## PROBLEM STATEMENT
Which of the lines below contain the word "файлы"? Return each of those lines in full, unchanged.

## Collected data
___

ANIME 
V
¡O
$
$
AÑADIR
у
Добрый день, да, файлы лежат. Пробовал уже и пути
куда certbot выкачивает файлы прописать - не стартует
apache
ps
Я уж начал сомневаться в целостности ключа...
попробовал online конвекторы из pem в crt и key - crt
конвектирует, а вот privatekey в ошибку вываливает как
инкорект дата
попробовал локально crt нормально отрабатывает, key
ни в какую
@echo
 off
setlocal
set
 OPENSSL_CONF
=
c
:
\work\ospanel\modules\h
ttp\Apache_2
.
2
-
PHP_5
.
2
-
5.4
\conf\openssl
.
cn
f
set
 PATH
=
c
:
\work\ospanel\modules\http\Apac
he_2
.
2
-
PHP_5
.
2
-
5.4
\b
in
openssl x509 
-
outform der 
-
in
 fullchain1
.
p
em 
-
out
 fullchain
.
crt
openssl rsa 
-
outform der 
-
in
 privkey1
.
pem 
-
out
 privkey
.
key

___

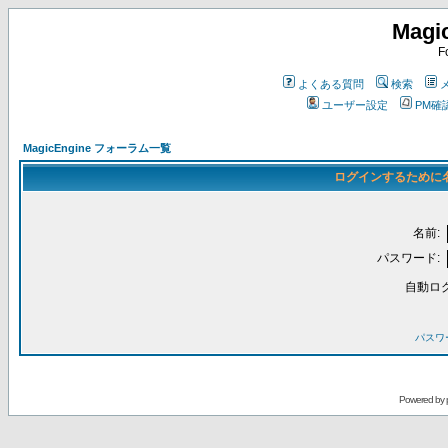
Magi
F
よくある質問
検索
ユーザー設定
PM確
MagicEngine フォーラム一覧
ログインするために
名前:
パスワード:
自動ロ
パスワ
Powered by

___

## EXPECTED ANSWER
Добрый день, да, файлы лежат. Пробовал уже и пути
куда certbot выкачивает файлы прописать - не стартует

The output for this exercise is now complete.